Divide your 36V battery pack into two 19V supplies, one as +V and one as -V. do you know how to do that.?
E
And by that I am pretty sure he meant to make two battery packs, one for the positive supply and one for the negative supply.

Going back and looking at the specification, it says " - Working voltage: double AC18-24V ". When an AC voltage is referred to without otherwise specifying the type of measurement, it is taken to mean RMS (root mean squared), which is 0.707 less than the peak voltage. Your DC (battery) power supply should therefore be ±18V/0.707 to ±24V/0.707, or 25 to 34 volts DC, so the battery pack supplies DC that is the same voltage as the peak. Is that right @Audioguru again ?
 

Thread Starter

missile villegas

Joined Jan 7, 2016
10
Your resistor divider will not work for this kind of circuit. That is because the current needed to flow from the positive power supply to "ground" will not be the same amount that is needed from the negative supply. The currents are constantly changing when the speakers are being driven and much higher than what will be drawn by the 100 ohm resistors.
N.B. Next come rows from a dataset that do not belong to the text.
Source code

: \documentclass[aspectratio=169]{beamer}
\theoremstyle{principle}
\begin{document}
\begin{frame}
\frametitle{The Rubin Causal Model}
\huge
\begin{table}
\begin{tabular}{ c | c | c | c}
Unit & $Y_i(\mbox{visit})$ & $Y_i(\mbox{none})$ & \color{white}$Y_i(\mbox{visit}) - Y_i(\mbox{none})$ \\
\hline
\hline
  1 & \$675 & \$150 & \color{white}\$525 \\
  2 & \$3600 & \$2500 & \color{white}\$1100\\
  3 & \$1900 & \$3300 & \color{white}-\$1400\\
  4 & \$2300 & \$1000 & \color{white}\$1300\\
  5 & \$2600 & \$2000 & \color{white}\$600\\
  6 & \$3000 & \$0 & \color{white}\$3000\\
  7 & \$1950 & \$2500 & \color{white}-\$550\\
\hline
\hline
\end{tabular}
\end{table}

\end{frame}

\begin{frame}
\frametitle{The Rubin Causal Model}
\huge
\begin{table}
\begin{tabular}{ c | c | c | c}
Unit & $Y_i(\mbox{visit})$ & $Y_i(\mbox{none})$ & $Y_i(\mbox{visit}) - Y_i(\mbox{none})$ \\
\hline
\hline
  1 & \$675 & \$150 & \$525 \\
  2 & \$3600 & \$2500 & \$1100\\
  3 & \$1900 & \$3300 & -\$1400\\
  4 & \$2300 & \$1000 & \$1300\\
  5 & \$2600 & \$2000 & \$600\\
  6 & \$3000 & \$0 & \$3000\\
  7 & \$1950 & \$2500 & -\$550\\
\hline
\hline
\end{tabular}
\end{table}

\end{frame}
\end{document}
Eric gave a very good solution



And by that I am pretty sure he meant to make two battery packs, one for the positive supply and one for the negative supply.

Going back and looking at the specification, it says " - Working voltage: double AC18-24V ". When an AC voltage is referred to without otherwise specifying the type of measurement, it is taken to mean RMS (root mean squared), which is 0.707 less than the peak voltage. Your DC (battery) power supply should therefore be ±18V/0.707 to ±24V/0.707, or 25 to 34 volts DC, so the battery pack supplies DC that is the same voltage as the peak. Is that right @Audioguru again ?
Ok Thanks again for your help
 

Audioguru again

Joined Oct 21, 2019
3,542
I agree that resistor rail splitter will not work and if the amplifier was made properly then a DC supply of +34V/-34V can be used but probably then it might explode with its very cheap price and tiny heatsink. The fan will blow the smoke around. Its main filter capacitors are shown as 40V ones so they might be OK.